A three-day weekend is upon (most of) us, and this time around, that means Jay and I will be attending no less than 5 different get-togethers with family and friends. We certainly get our socializing on.
For once, I don’t think I will be cooking for any one of them. (If I am, no one has told me yet, although they could very well be operating under the general assumption that, where meal-time events are involved, I tend to come bearing the fruits of my kitchen labor. I should probably hit the market tomorrow just in case.) But if I find out that someone would like me to contribute a dish, I would be delighted to throw together this version of bibimbap, mostly because it can be thrown together quite quickly while still delivering an unexpectedly flavorful result. Especially for something that is essentially a mixed veggies and rice salad.
In my favorite Korean restaurants, bibimbap is served in an extremely hot stone bowl, coated with just a bit of sesame oil that causes the cooked rice to develop a delicious toasted crispiness around the edges. But the beauty of this dish is that everything can be prepared in advanced, and it will still function equally well at room temperature or slightly chilled, making it well-suited for potlucks and barbecues but more interesting than the starchy side dishes typical of those types of events.
This time around, I cooked up some brown rice, then tossed grated zucchini and carrots in toasted sesame oil for a 2-minute saute. Arrange the zucchini, carrots, cucumber, and kimchi (and meat, if you choose to use some – and it would be a wonderful use for leftovers from one of the inevitable barbecues happening this weekend) in colorful patches over the brown rice for a presentation that’s much more beautiful than the haphazard mess I threw down for an impromptu dinner. Plop a few fried eggs on top – one for each person.
But please, for the love of visual appeal, let guests individually douse their bibimbap in the spicy-sweet gochujang (Korean chili paste) for less of a bloody roadkill appearance than what I did here while under extreme duress due to threats coming from my growling tummy.
I love the flexibility of this dish, as you can incorporate almost any veggies you have around and easily double or quintuple the volume by using more veggies or cooking up a bit more rice. Experiment with various chopped greens, bean sprouts, radish/daikon, mushrooms, and anything else you have on hand. However, I do encourage mixing up the texture by using some crunchier vegetables and some softer ones. Definitely add some kimchi to the mix too, even if it’s just fake kimchi.
As for meat and protein products, I’ve eaten this with grilled chicken, spicy pork, shortribs, fried tofu, and a random selection of chopped up leftover meats; they were all delicious, but if you’re vegetarian or trying to save cash or merely reducing your meat intake, I don’t think meat is entirely necessary in this hearty dish, especially if you top it with an egg.
On the other hand, gochujang (Korean sweet and spicy chili pepper paste) is absolutely essential to flavoring this dish. I found mine at Whole Foods, but for those who plan ahead better than I did, it’s cheaper at your local Asian market or even on Amazon.
1 c. brown rice
1 Tbsp. toasted sesame oil
1 zucchini, julienned or coarsely grated
1 cucumber, julienned or coarsely grated
2 carrots, julienned or coarsely grated
1 c. kimchi (if you have excess sauerkraut, convert it to Fake Kimchi)
1 Tbsp. butter
chicken, beef or pork, cooked and chopped (optional)
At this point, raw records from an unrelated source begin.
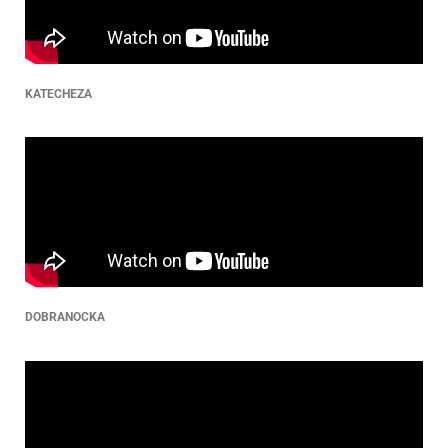
KATECHEZA
DOBRANOCKA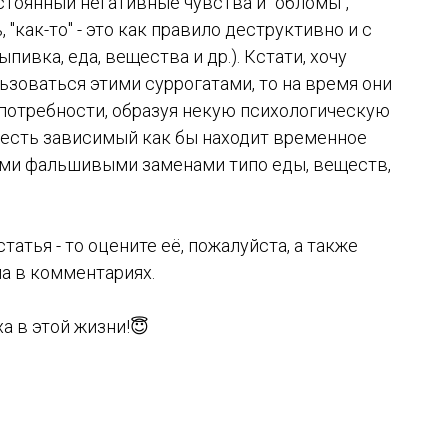
постоянный негативные чувства и "обломы",
"как-то" - это как правило деструктивно и с
ивка, еда, вещества и др.). Кстати, хочу
льзоваться этими суррогатами, то на время они
потребности, образуя некую психологическую
о есть зависимый как бы находит временное
ими фальшивыми заменами типо еды, веществ,
статья - то оцените её, пожалуйста, а также
а в комментариях.
а в этой жизни!😇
gochujang (Korean sweet and spicy chili pepper paste)
Cook brown rice per package instructions. For me, this meant boiling 2 c. water, then adding 1 c. brown rice, and bringing it back to a boil. Then I reduced the heat to low to bring it to a simmer, covered the pot of rice, and cooked it until water was absorbed, about 25 to 30 minutes. Finally, I removed the pot from the heat, and let stand (covered) 10 minutes to allow it to steam.
Meanwhile, prep zucchini and carrots, and toss with 1 Tbsp. toasted sesame oil. (Often, I saute the veggies for just a couple minutes over medium heat; other times I leave them raw.) If needed, prep Fake Kimchi. If using meat, cook it however you prefer or chop up leftovers. Set veggies and meat aside.
Just a few minutes before serving, heat up a pan over low heat, and melt the butter. Once butter has melted, crack eggs into the pan, and sprinkle lightly with salt and pepper. Fry them sunny side up until white part around yolk has set but yolk is still a bit runny (unless you prefer a firm yolk – then by all means cook it to desired consistency), about 3 to 5 minutes.
While your pan is heating up for the eggs, prep the serving bowls by scooping rice into the bottom and layering veggies, kimchi and meat on top. Top each bowl with a fried egg, and drizzle very generously with gochujang.